Lange Zeit habe ich mich vor den großen Braten und Gerichten mit Saft gedrückt. Ehrlich – sie sind nie so richtig gelungen. Aber in letzter Zeit wird geübt und wenn dann auch noch „So schmeckt Niederösterreich“ das Rezept für einen Mostrindsbraten in mein Emailfach sendet, muss man es einfach probieren.

Mostrindsbraten


Noch dazu habe ich erst vor kurzen bei einem Besuch in der Mohr-Sederl Fruchtwelt in Weikersdorf neben vielen verschiedenen Apfelsaftsorten und einen hervorragenden Trebernen auch verschiedene Mostvarianten erstanden. Aber Achtung: Der gute „Franzl“ (so nennt man den Most, der für diese Gerichte am besten geeignet ist: aus Braeburn-Äpfeln) schlägt sich mit 7,6% Alkohol zu Buche. Damit wird es nicht unbedingt zum Kindergericht …

Zutaten:

1 kg Rindsbraten (Rindsschulter, Weißes Scherzel, Schulterscherzel, Federl oder Hüferscherzel . ich habe ein Weißes Scherzel genommen), Salz, Pfeffer, Senf (scharfer Senf, wie Estragon oder Englischer Senf), 2 Zwiebeln, 2 Karotten, ¼ Sellerieknolle, ½ Stange Lauch, etwas Tomatenmark, Pflanzenöl zum Anbraten, ½ bis ¾ l Apfel- oder Birnenmost, Rindssuppe, Schlagobers zum Verfeinern

Zubereitung:

Das Fleisch mit Salz und Pfeffer würzen und mit Senf bestreichen. Öl in einer großen Pfanne erhitzen und das Fleisch rundum kräftig anbraten. Den Braten aus der Pfanne nehmen, die klein geschnittenen Zwiebeln und das Gemüse kräftig anrösten und tomatisieren. Mit Most und Rindsuppe ablöschen und aufgießen.

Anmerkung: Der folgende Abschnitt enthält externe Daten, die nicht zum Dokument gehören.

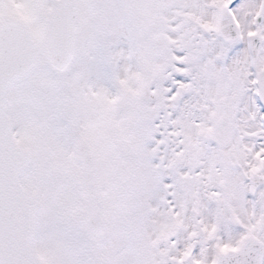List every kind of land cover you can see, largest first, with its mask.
Instances as JSON below:
<instances>
[{"label": "snow or ice", "instance_id": "obj_1", "mask_svg": "<svg viewBox=\"0 0 264 264\" xmlns=\"http://www.w3.org/2000/svg\"><path fill=\"white\" fill-rule=\"evenodd\" d=\"M150 7L162 74L143 135L170 233L156 264H264V0Z\"/></svg>", "mask_w": 264, "mask_h": 264}, {"label": "rangeland", "instance_id": "obj_2", "mask_svg": "<svg viewBox=\"0 0 264 264\" xmlns=\"http://www.w3.org/2000/svg\"><path fill=\"white\" fill-rule=\"evenodd\" d=\"M55 1L0 0V21L20 18L38 49L36 70L9 87L7 112L13 137L33 156L21 182L38 201L34 249L43 264H98L99 258L103 264H156L166 246L159 236L167 231L156 215L158 184L143 135L148 106L133 96L138 66L153 62L145 48L155 33L147 29L136 0H73L76 53L66 73L58 75L44 46ZM72 125L94 160L104 215L100 253L83 227ZM128 135L138 145L125 159L120 140ZM129 161L135 166L133 182L125 176Z\"/></svg>", "mask_w": 264, "mask_h": 264}, {"label": "water", "instance_id": "obj_3", "mask_svg": "<svg viewBox=\"0 0 264 264\" xmlns=\"http://www.w3.org/2000/svg\"><path fill=\"white\" fill-rule=\"evenodd\" d=\"M148 18V24H155ZM76 16L72 0H58L50 13L45 47L50 66L59 74L68 68L75 51ZM160 48V52H165ZM37 64V51L25 24L17 19L0 23V264H41L32 248L36 229L37 203L20 183L32 156L19 147L11 136L7 118V90L11 83L28 76ZM149 101V92L145 93ZM73 144L81 170L77 175L83 199V224L96 248L103 245V215L98 203L94 164L78 130L72 127ZM133 137L121 139L122 148L131 153ZM127 175L133 177L132 166Z\"/></svg>", "mask_w": 264, "mask_h": 264}, {"label": "flooded vegetation", "instance_id": "obj_4", "mask_svg": "<svg viewBox=\"0 0 264 264\" xmlns=\"http://www.w3.org/2000/svg\"><path fill=\"white\" fill-rule=\"evenodd\" d=\"M137 4L141 5V8L143 10V13L145 14V17L148 16V15H151V14H157L159 20H160V25H159V28L154 30L156 31V34L159 33L160 31L158 30H161L162 28V25H163V12L160 11V10H153L150 5L152 4V0H136ZM143 62H141V64L143 65H139V70H138V85L140 87L138 88H134V91H133V96L134 98L136 99H139L140 102L145 105V106H148V104H145L141 99L140 97L138 96V89L142 88V87H147L149 90L151 88V86L157 81H153L152 80V77L151 79L149 78L148 74L150 72L153 71V75L154 73H156L158 70L162 69L155 61V59H153V62L151 64H149L147 62V64L145 63L144 60H142ZM147 65V67H146ZM144 66L147 68V70H145ZM161 74L162 72H160V76L159 78L161 77ZM158 78V79H159ZM148 118L150 119V115H149V110H148ZM153 168V167H152ZM158 186V185H157ZM157 195L159 194V188L157 187ZM159 197V196H158ZM158 197H157V206L155 207V210H156V215H157V218H159V221L162 223V222H165V218L161 216L160 214V211H159V207H158ZM163 242V239L161 240ZM166 245V244H165ZM160 249V247L158 248Z\"/></svg>", "mask_w": 264, "mask_h": 264}]
</instances>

Das Fleisch wieder in die Pfanne legen und bei 150°C ca. 1 ½ Stunden im Backrohr braten. Sobald es weich ist heraus nehmen, mit Alufolie abdecken und kurz ruhen lassen. Den Bratensaft und das Gemüse pürieren, abschmecken und mit Schlagobers verfeinern.

Den Braten in Scheiben schneiden und mit Nudeln (ich hab Tagliatelle genommen, es passen auch Spirelli) oder Semmel- oder Erdäpfelknödel servieren.